Items from a dataset:
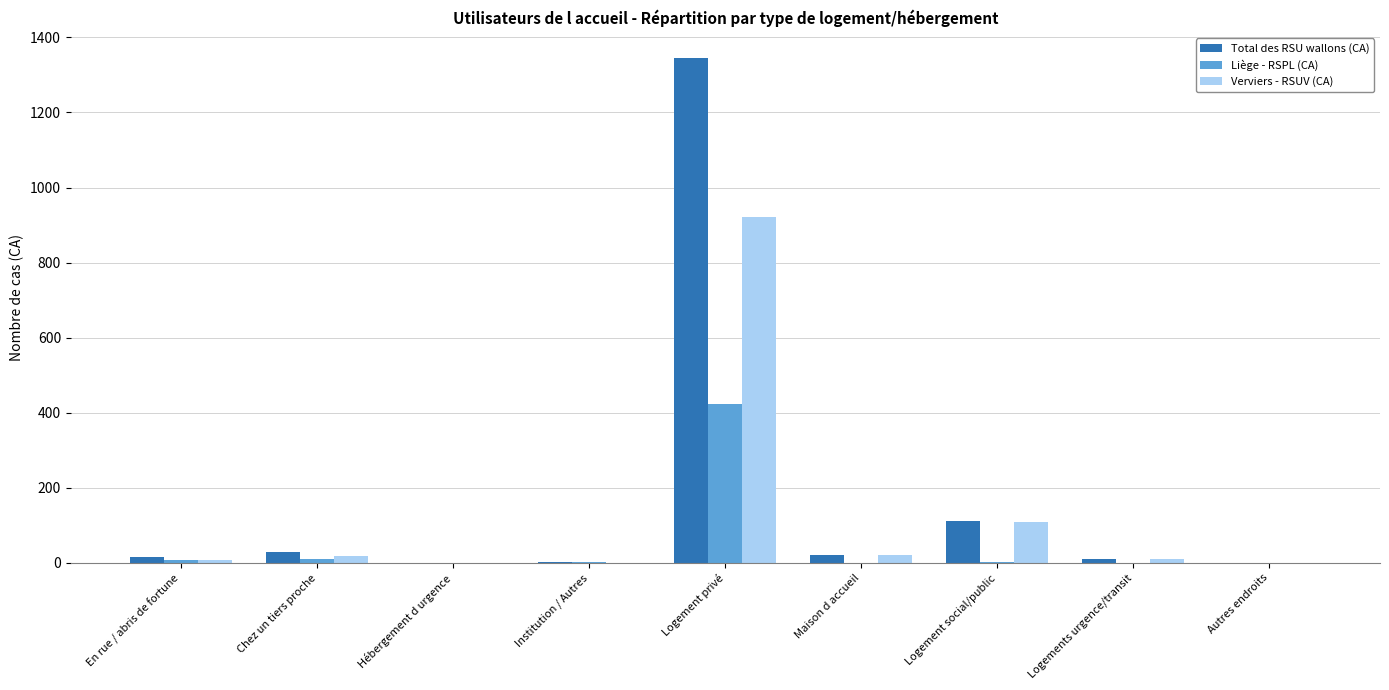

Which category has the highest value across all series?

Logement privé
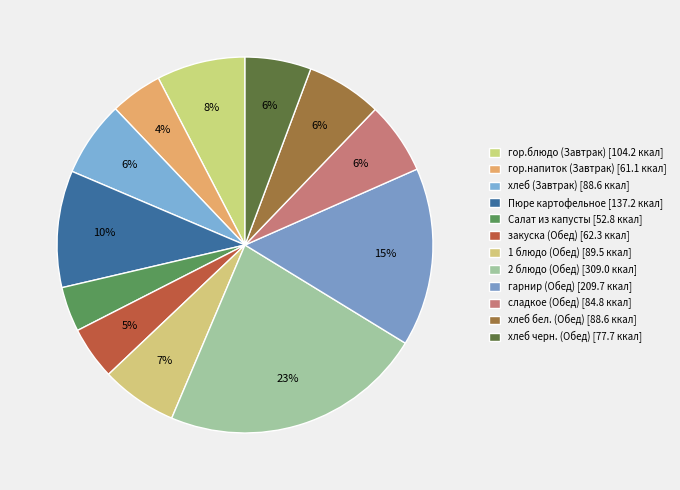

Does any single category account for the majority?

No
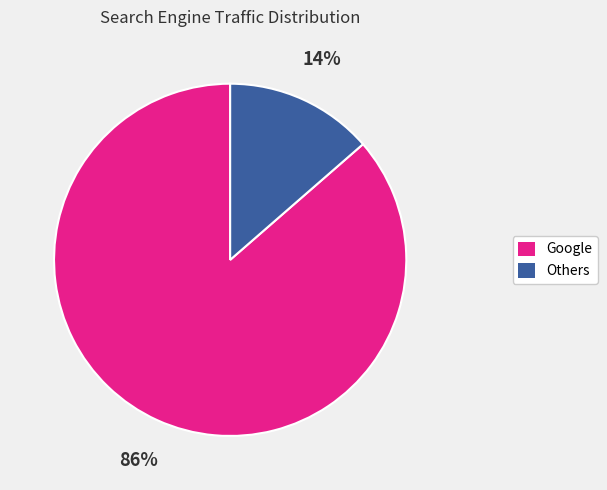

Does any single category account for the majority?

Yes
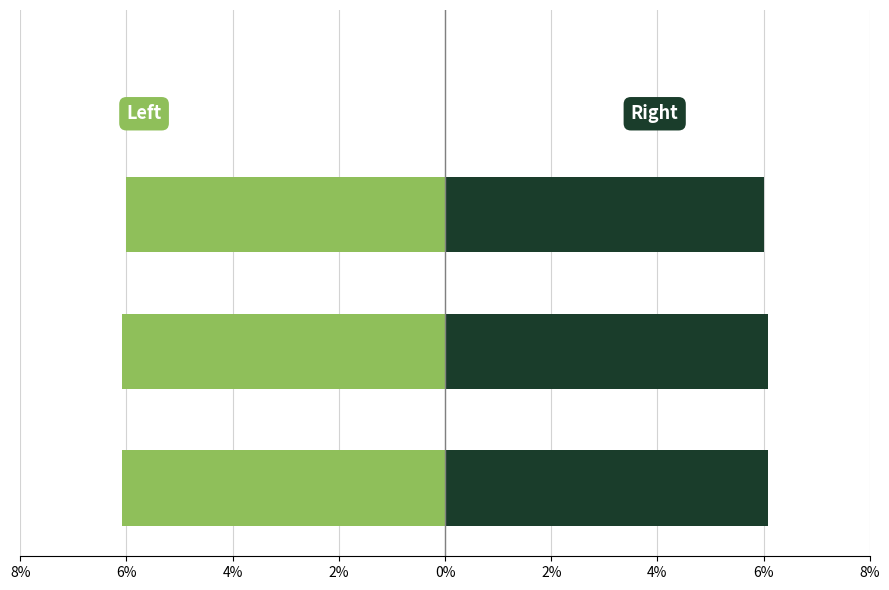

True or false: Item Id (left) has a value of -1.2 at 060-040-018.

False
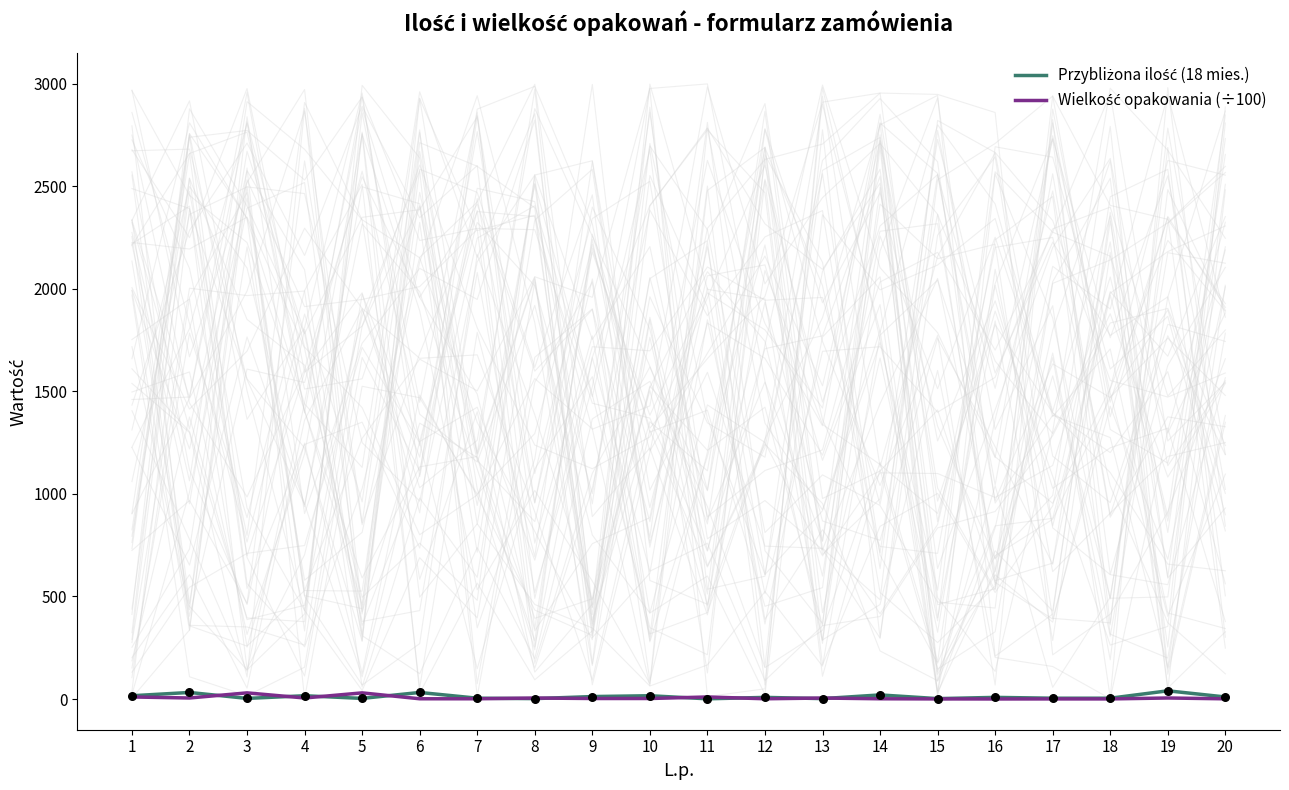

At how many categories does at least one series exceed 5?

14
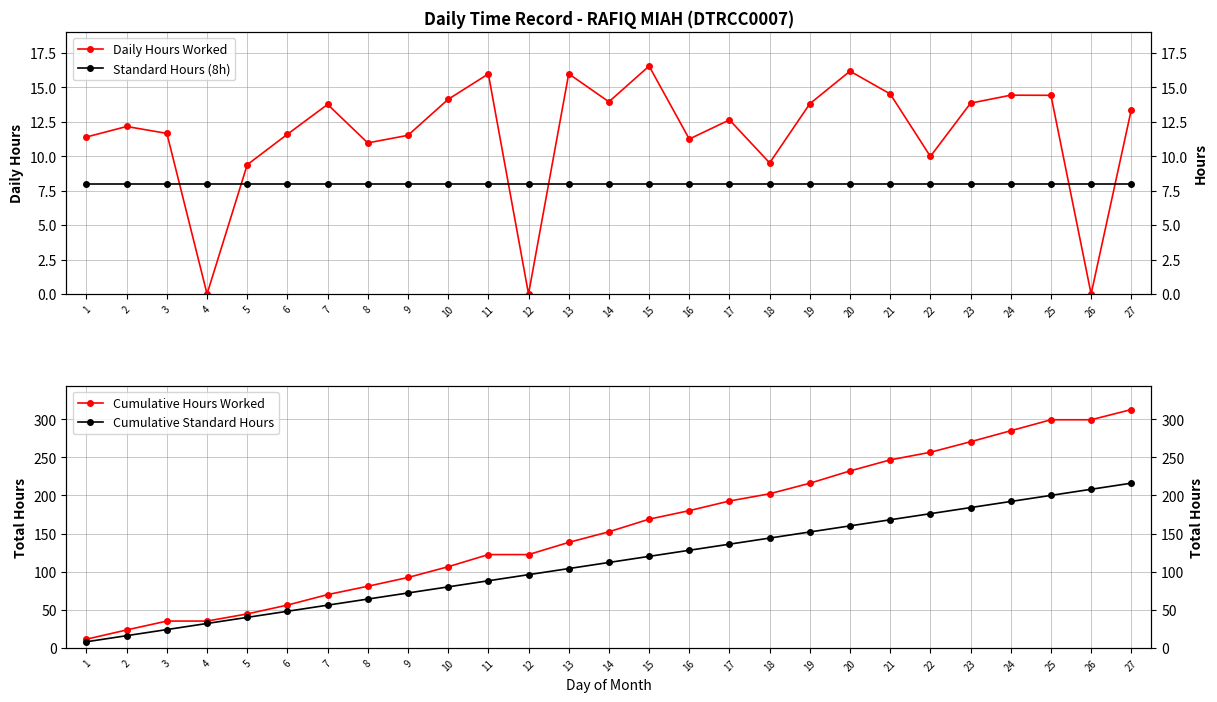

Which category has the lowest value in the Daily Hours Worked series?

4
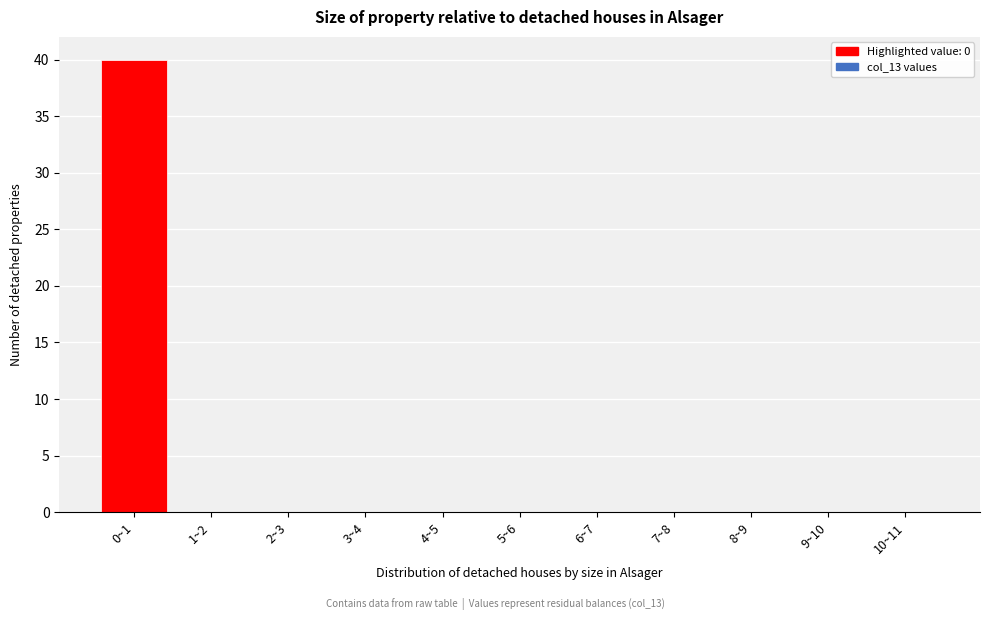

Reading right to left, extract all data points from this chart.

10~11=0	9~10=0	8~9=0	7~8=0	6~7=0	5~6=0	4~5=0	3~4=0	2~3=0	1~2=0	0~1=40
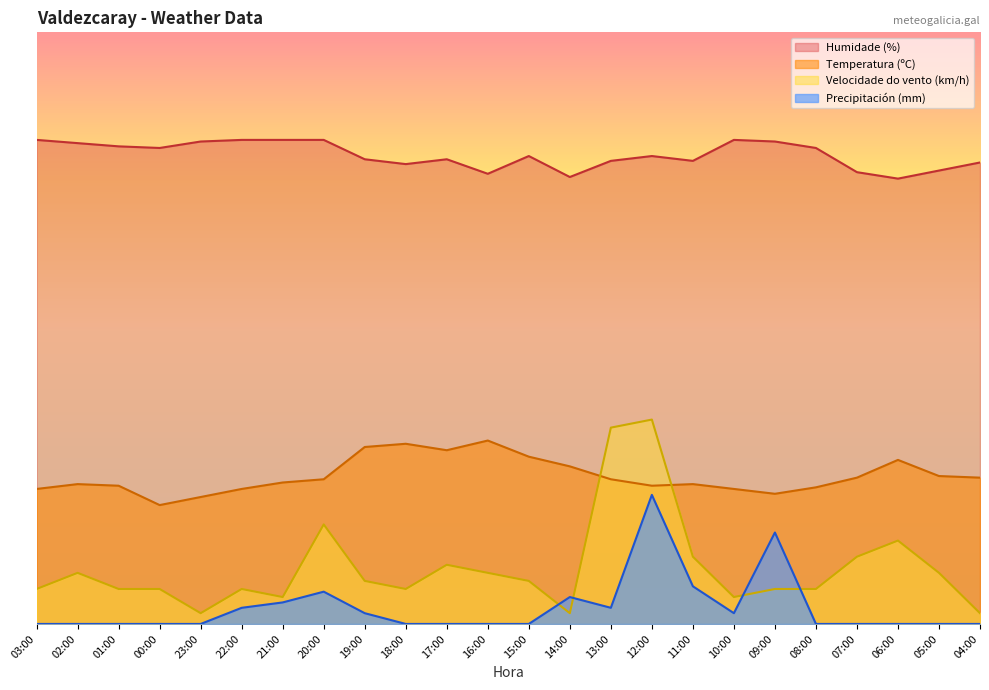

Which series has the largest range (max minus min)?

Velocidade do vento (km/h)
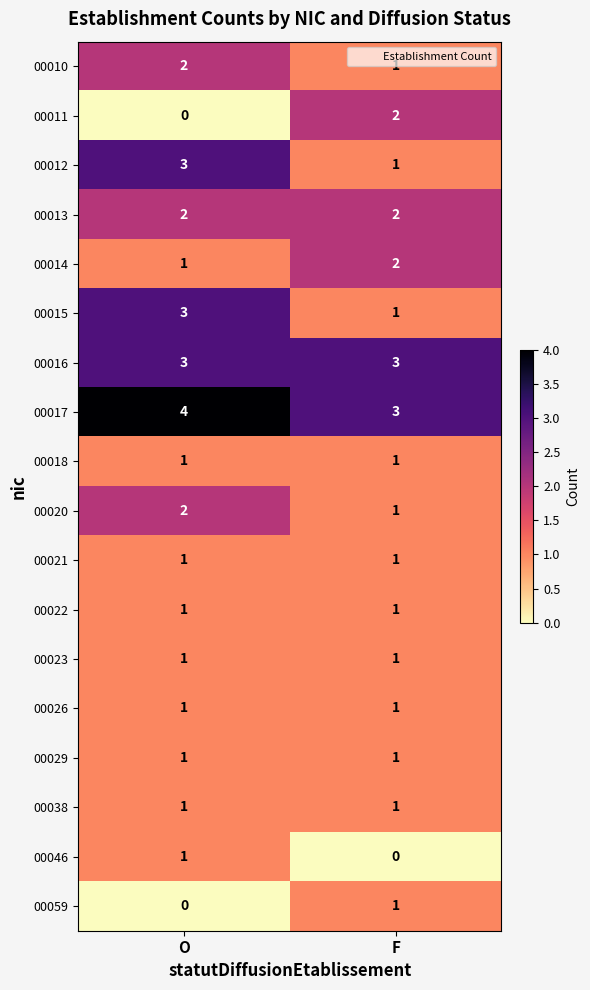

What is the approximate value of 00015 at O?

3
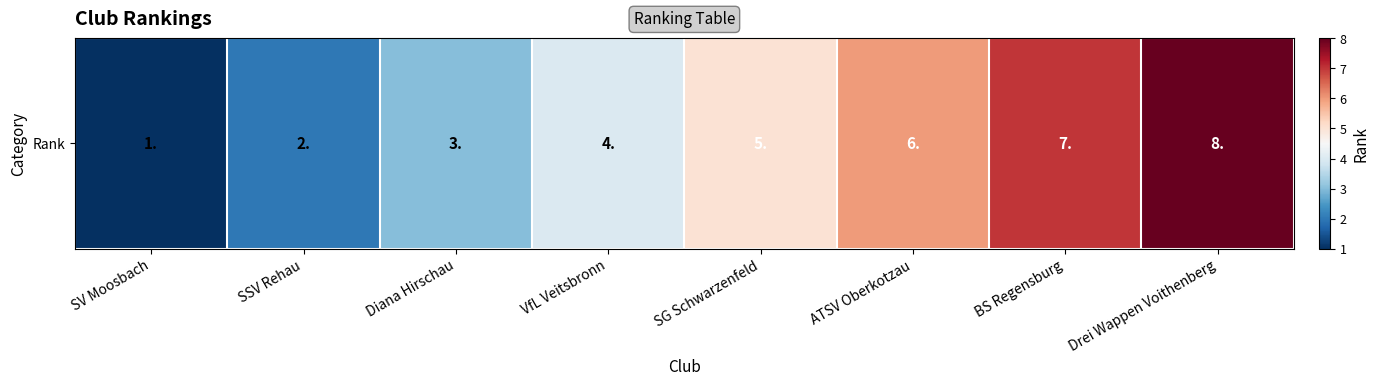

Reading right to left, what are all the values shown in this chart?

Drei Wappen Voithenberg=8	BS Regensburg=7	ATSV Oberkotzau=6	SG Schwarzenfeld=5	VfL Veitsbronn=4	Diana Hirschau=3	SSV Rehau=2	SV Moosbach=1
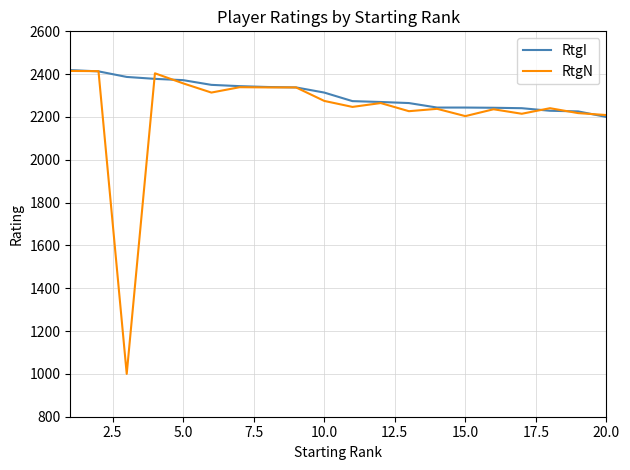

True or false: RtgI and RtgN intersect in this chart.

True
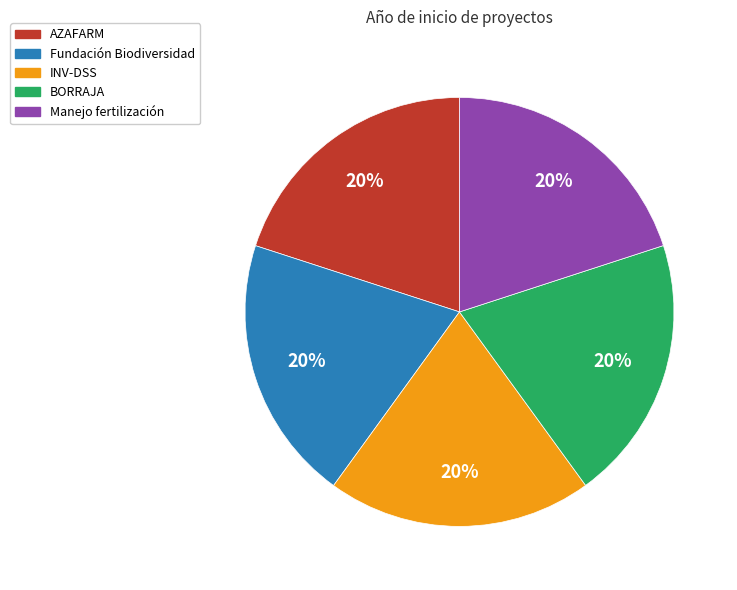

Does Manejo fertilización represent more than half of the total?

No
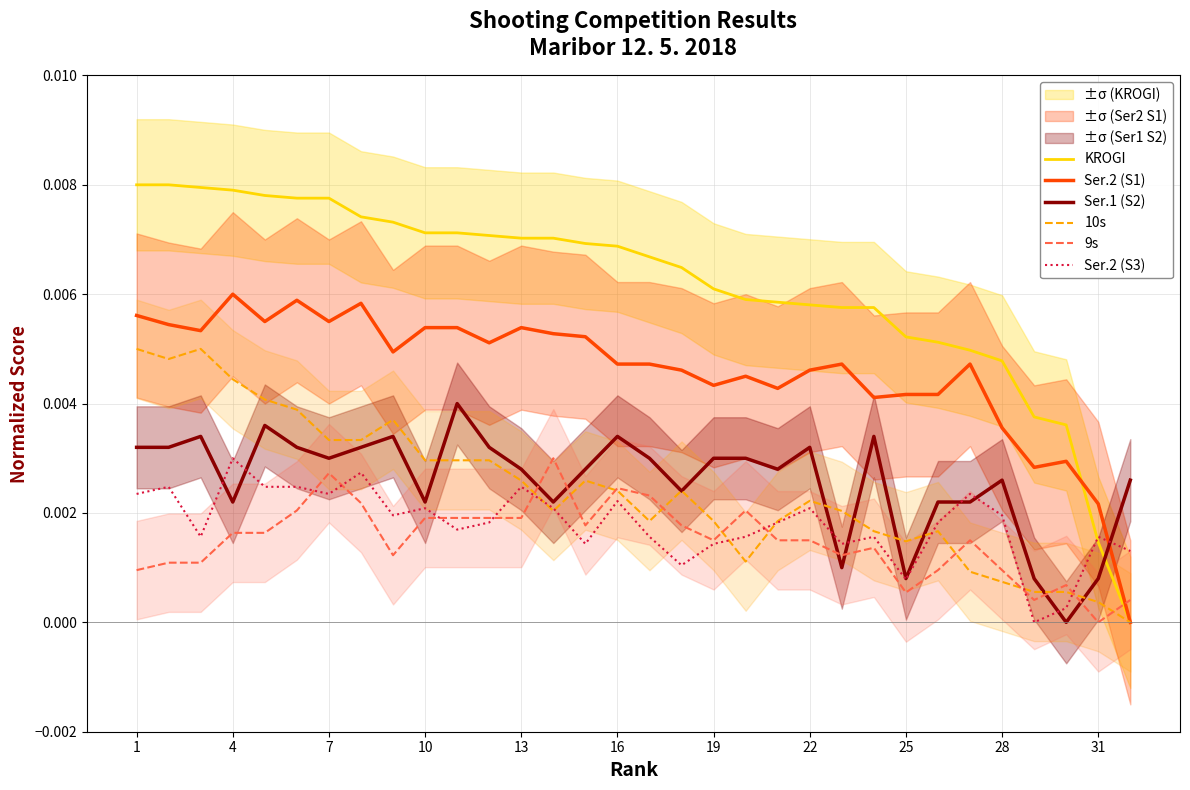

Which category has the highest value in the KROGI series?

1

▶ [INSTRUCTION] Rewrite all of the lines above with "majority" changed to "greater part" and nothing else altered. Leave the pictures out of your answer.

▶ [ANSWER AREA]
Which category has the highest value across all series?

Logement privé

Does any single category account for the greater part?

No

Does any single category account for the greater part?

Yes

True or false: Item Id (left) has a value of -1.2 at 060-040-018.

False

At how many categories does at least one series exceed 5?

14

Which category has the lowest value in the Daily Hours Worked series?

4

Reading right to left, extract all data points from this chart.

10~11=0	9~10=0	8~9=0	7~8=0	6~7=0	5~6=0	4~5=0	3~4=0	2~3=0	1~2=0	0~1=40

Which series has the largest range (max minus min)?

Velocidade do vento (km/h)

What is the approximate value of 00015 at O?

3

Reading right to left, what are all the values shown in this chart?

Drei Wappen Voithenberg=8	BS Regensburg=7	ATSV Oberkotzau=6	SG Schwarzenfeld=5	VfL Veitsbronn=4	Diana Hirschau=3	SSV Rehau=2	SV Moosbach=1

True or false: RtgI and RtgN intersect in this chart.

True

Does Manejo fertilización represent more than half of the total?

No

Which category has the highest value in the KROGI series?

1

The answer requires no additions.